I would love to present myself as a close-to-perfect person with a close-to-perfect family. I know I can’t present myself, or my family, as completely perfect, because there was only one perfect person who ever lived. However, I can try to make you think that we’re close toperfect. Think about our Facebook pages and our blogs. We can make our lives look ideal, despite struggling through great difficulties (or just through the day-to-day challenges).
I’m not going to chronicle all of the adversity in my life, but I want to be clear when I say that I’m far from perfect and so is my family. I realize that you probably already know that, especially if you know us personally. Even if you don’t know us, you know we’re not close to perfect, because you and your family aren’t either.
Why, though, is it so difficult for us to admit this? Why do we put on masks for each other, pretending that everything is fabulous and that our families have it all together, even when we’re really struggling? (Isn’t this hypocrisy?)
We argue with our spouses and children in the car on the way to church, then step out with our Sunday smiles and tell everyone we’re fine. If our kids won’t behave or we have marital strife, we keep it all to ourselves, giving the impression that things are great in our homes. Why?
For many of us, it’s because we don’t want to be judged, and we suspect we would be. Maybe we have been in the past. Perhaps we’ve known of others who were open and who suffered for it. Our fear and our pride keep us from intimacy with other believers. I’ve heard it said that the Church is the only army that shoots its own wounded.
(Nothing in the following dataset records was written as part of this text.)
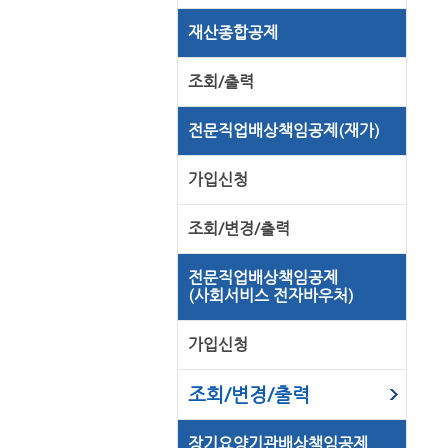
재산종합공제
조회/출력
전문직업배상책임공제(재가)
가입신청
조회/변경/출력
전문직업배상책임공제
(사회서비스 전자바우처)
가입신청
조회/변경/출력
장기요양기관배상책임공제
Unfortunately, I’ve seen evidence that this is sometimes a true statement.
What if we really viewed the church as a place for sinners and those redeemed by grace to gather and to authentically worship our great Savior?
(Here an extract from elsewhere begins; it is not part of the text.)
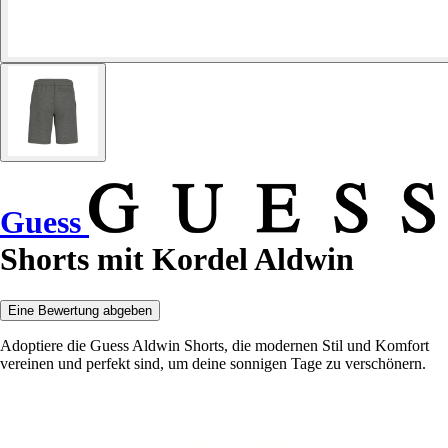
Guess
Shorts mit Kordel Aldwin
Eine Bewertung abgeben
Adoptiere die Guess Aldwin Shorts, die modernen Stil und Komfort
vereinen und perfekt sind, um deine sonnigen Tage zu verschönern.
What if we accepted everyone exactly as they are, acknowledging that we all need to grow to become more Christlike?
What if we didn’t judge by appearances, but took the time to examine the heart?
What if we didn’t judge by circumstances, but understood that there always are factors we don’t know about?
What if we openly accepted people who struggle, and helped them grow or recover?
What if we supported people who are victims of other people’s sin?
What if I could really tell you my struggles and my family’s struggles?
If so, then …
Couldn’t we help each other out?
Wouldn’t it be refreshing not to have to pretend?
Might our worship be more authentic?
Couldn’t we comfort each other?
Might others benefit from hearing of our own life experiences?
Might we benefit from hearing of their life experiences?
Couldn’t we hold each other accountable in a loving manner?
Wouldn’t we feel freer, lighter, more joyful?
And, most of all …
Wouldn’t we look a lot more like Jesus?